Additionally, a Concord High art teacher and a guidance counselor wrote letters to Forsten in their roles as co-chairs of the union grievance committee in an attempt to discredit the students who came forward, questioning whether the girls could have seen what they reported, citing the unreliability of eyewitness accounts and suggesting that the girls could have been punished for harassing their classmate by asking her about the interaction with Leung.

Patterson said she understands there is a perception in the community, which was cited repeatedly at school board meetings this summer, that the district has prioritized protecting its staff over the safety of students.

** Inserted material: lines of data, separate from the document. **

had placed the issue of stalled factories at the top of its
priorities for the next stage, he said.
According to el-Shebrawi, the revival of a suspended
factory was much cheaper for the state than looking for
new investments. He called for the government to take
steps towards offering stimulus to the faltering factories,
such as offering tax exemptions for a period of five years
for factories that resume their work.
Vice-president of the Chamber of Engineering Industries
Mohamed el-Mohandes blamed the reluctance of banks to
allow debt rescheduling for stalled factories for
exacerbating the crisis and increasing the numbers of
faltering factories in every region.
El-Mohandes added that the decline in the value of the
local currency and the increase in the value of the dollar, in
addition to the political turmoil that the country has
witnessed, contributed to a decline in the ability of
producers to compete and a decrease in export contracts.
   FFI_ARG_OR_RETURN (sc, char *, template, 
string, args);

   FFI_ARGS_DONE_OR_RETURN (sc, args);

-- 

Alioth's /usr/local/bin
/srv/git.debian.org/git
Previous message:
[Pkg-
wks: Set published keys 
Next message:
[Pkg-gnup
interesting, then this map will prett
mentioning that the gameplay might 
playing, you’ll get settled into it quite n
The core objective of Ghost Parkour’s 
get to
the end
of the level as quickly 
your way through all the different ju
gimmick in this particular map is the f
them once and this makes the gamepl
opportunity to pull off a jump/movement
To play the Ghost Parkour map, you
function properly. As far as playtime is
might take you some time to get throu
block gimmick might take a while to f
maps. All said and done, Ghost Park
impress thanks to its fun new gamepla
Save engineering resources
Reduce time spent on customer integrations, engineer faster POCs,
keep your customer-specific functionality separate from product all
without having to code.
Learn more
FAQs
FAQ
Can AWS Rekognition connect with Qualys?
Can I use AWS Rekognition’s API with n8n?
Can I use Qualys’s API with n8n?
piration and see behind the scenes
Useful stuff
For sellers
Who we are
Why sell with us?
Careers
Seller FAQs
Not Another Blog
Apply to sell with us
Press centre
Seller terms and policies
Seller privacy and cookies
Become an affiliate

Patterson said she knows that it will be frustrating for the public not to be able to know every thing that happened in the Leung case.

“From our perspective, I understand the concern about trying to protect people, I can,” she said. “I am not trying to protect anybody.”

Although Patterson would not divulge any information about the contents of the report, she said it did answer whether or not staff members acted appropriately and followed school policy.

“The report accomplished its goal,” she said.

Patterson said the board understands the strong public interest in knowing what happened. But she said the board is committed to “appropriate transparency consistent with the applicable laws.”

“Frankly, there are some things the public may never know, but that doesn’t mean that we’re not committed to being as transparent as possible,” she said.

The Monitor requested that the board release the report with names redacted or that the board request that the attorney handling the investigation write a summary of the report that could be shared publicly.

The report was completed by Djuna Perkins, who is a Boston-based attorney with extensive experience working with schools on approaching sexual misconduct cases. She has worked with colleges such as Harvard, Tufts and Williams. Perkins was instructed to have no contact with the school board. Municipal lawyer Steve Bennett was hired to act as a liaison between the board and Perkins.

Patterson said the board reviewed the report in a room with Bennett, who brought paper copies for them to review. Patterson said no one, besides the attorneys and the board, had seen it.

She said it is her hope that the report, or portions of it, will be able to be released publicly.